Introduction to plotting with ggplot2

suppressPackageStartupMessages(library(tidyverse))
suppressPackageStartupMessages(library(gapminder))
suppressPackageStartupMessages(library(scales))

This tutorial will get you warmed up to plotting with ggplot2 in R. It covers:

  • The plotting framework available in R
  • Why you should learn the ggplot2 tool
  • The importance of statistical graphics in communicating information
  • The seven components of the grammar of graphics underlying ggplot2
  • Geometric objects and aesthetics for exploring various plot types.

Orientation to plotting in R

Traditionally, plots in R are produced using “base R” methods, the crown function here being plot(). This method tends to be quite involved, and requires a lot of “coding by hand”.

Then, an R package called lattice was created that aimed to make it easier to create multiple “panels” of plots. It seems to have gone to the wayside in the R community. Personally, I found that using this package often involved several lines of code to set up a plot, which then needed to get overriden by “special cases”.

After lattice came ggplot2, which provides a very powerful and relatively simple framework for making plots.

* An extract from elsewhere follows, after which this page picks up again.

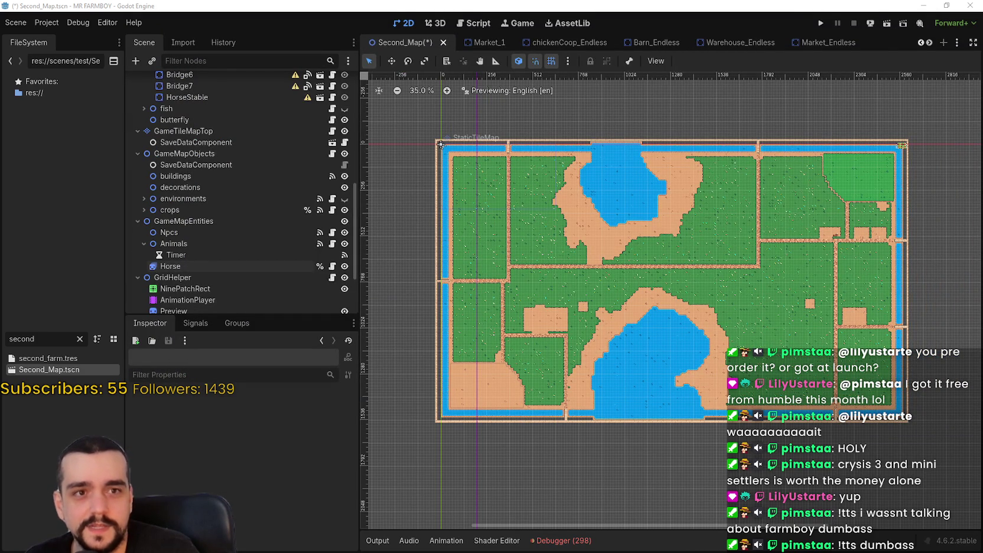
# Zoom and pan over the bare Second_Map farm map, then filter files for 'test'.
pyautogui.scroll(2, 659, 289)
pyautogui.scroll(-1, 629, 307)
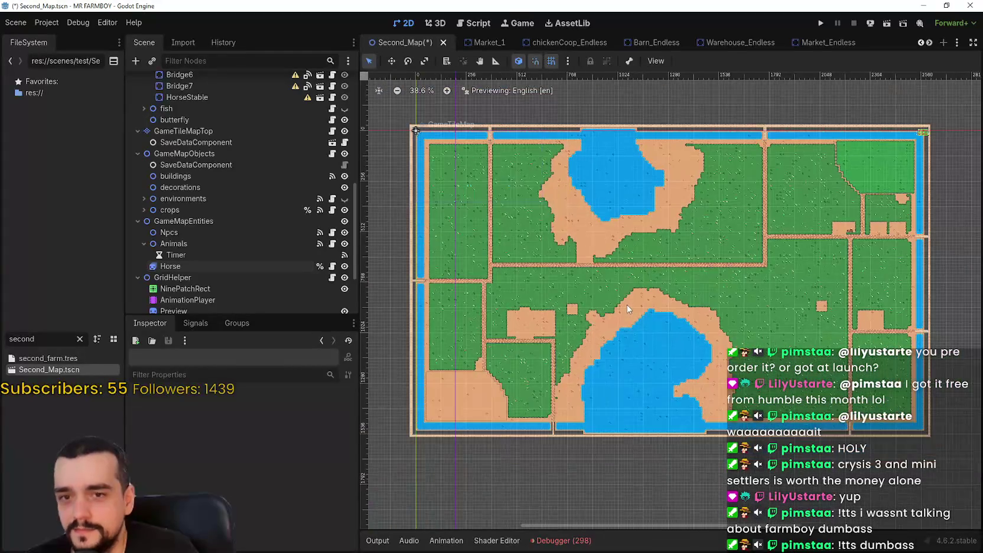
pyautogui.scroll(-1, 644, 302)
pyautogui.scroll(-1, 659, 299)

It has a theoretical underpinning, too, based on the Grammar of Graphics, first described by Leland Wilkinson in his “Grammar of Graphics” book. With ggplot2, you can make a great many type of plots with minimal code. It’s been a hit in and outside of the R community.

Check out this comparison of the three by Joseph V. Casillas.

A newer tool is called plotly, which was actually developed outside of R, but the plotly R package accesses the plotly functionality. Plotly graphs allow for interactive exploration of a plot. You can convert ggplot2 graphics to a plotly graph, too.

Just plot it

The human visual cortex is a powerful thing. If you’re wanting to point someone’s attention to a bunch of numbers, I can assure you that you won’t elicit any “aha” moments by displaying a large table like this, either in a report or (especially!) a presentation. Make a plot to communicate your message.

If you really feel the need to tell your audience exactly what every quantity evaluates to, consider putting your table in an appendix. Because chances are, the reader doesn’t care about the exact numeric values. Or, perhaps you just want to point out one or a few numbers, in which case you can put that number directly on a plot.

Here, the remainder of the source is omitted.